Since Los Angeles was the center of everything in the 1960s, particularly music, Manson and his cohorts settled there. It was not long before they were hanging out with Beach Boy Dennis Wilson and even Neil Young. In fact, Gregg Jakobson, talent scout, session arranger, and good friend of Wilson’s, first used the term “the Family” to describe Manson and his followers. The name stuck.
Manson hoped to get a recording contract but producers, like Doris Day’s son Terry Melcher, passed. However, Manson and his devotees still managed to spend around $100,00 of Wilson’s money and also obtained funds from Didi Lansbury, daughter of actress Angela Lansbury. Eerily, Manson sent his people off on “creepy crawls,” where they would break into a house at night and, while the owners slept, rearrange their belongings. Manson ordered his disciples not to steal anything, and they obeyed him. Only when the unsuspecting home owners awoke would they realize their homes had been violated. On one such creepy crawl, Manson’s acolytes broke into the home of John and Michelle Phillips of the musical group The Mamas and the Papas.
Guinn convincingly places Manson within his historical era. The author writes, “The unsettling 1960s didn’t create Charlie, but they made it possible for him to bloom in full, malignant flower.” The atmosphere of the late 60s was perfect for someone like Charlie, and he took full advantage of the tumult, even instilling fears of a race war, “Helter Skelter,” into his followers.
When Manson’s hopes for a career in music were dashed, he feared he would become lessened in the eyes of his supporters. For a cult leader, this was unthinkable. He had to act. He had to somehow bind them to him forevermore. He had to make them kill for him, Guinn maintains. And they, good little soldiers that they were, did exactly that.
A significant portion of Manson is devoted to August of 1969 and the gruesome Tate and LaBianca murders and the subsequent trial in which Bugliosi served as chief prosecutor. I have read Helter Skelter eight to ten times, yet so much of what Guinn wrote was new to me. He interviewed many of those involved, some of whom had never spoken to any other writer before. Guinn’s never-before-revealed information kept a decades-old crime intriguing, fresh, and compelling.
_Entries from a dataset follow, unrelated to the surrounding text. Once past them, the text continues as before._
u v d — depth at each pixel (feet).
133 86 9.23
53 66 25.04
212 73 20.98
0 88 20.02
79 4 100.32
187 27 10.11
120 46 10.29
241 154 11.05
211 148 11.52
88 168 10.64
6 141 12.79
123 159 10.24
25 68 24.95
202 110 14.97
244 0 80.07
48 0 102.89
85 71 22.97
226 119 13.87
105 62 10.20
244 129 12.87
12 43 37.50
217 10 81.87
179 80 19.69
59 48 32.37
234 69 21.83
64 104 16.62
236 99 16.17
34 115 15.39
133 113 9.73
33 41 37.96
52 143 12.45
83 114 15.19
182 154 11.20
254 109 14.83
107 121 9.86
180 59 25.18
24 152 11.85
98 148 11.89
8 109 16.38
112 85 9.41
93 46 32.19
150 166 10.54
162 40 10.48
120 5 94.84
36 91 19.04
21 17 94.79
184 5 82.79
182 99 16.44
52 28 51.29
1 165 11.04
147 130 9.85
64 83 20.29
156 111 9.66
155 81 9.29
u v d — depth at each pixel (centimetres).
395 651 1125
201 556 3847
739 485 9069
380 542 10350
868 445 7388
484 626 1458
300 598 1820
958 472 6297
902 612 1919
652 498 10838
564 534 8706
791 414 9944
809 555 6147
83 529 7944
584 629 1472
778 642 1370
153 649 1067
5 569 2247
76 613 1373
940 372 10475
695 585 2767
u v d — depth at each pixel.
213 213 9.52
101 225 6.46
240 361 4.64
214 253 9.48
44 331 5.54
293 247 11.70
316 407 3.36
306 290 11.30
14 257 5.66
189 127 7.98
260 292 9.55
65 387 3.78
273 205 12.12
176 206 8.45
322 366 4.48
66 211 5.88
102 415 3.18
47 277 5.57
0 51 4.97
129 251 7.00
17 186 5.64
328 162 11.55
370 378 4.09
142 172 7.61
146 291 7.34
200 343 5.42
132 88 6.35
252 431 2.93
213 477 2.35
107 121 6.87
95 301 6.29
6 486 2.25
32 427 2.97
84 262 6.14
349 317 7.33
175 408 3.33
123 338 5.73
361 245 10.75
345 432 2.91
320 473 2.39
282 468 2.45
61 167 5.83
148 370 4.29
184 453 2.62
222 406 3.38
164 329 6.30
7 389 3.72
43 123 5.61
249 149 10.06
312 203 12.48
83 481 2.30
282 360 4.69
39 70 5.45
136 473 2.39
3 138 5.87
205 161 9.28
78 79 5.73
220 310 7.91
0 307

Manson belongs right next to Helter Skelter. The two books of true crime complement each other nicely and should be read together for maximum effect. They are two very different books. The emphasis in Helter Skelter was on the trial and its preparation. Bugliosi provided sketches of most of the people involved from the victims to the perpetrators to those knowledgeable. While Manson was an important part of Helter Skelter, he was not the primary focus. Guinn’s chilling and informative book, in contrast, is all about Manson. You may think you know the story, but Guinn’s new material will have you glued to the page.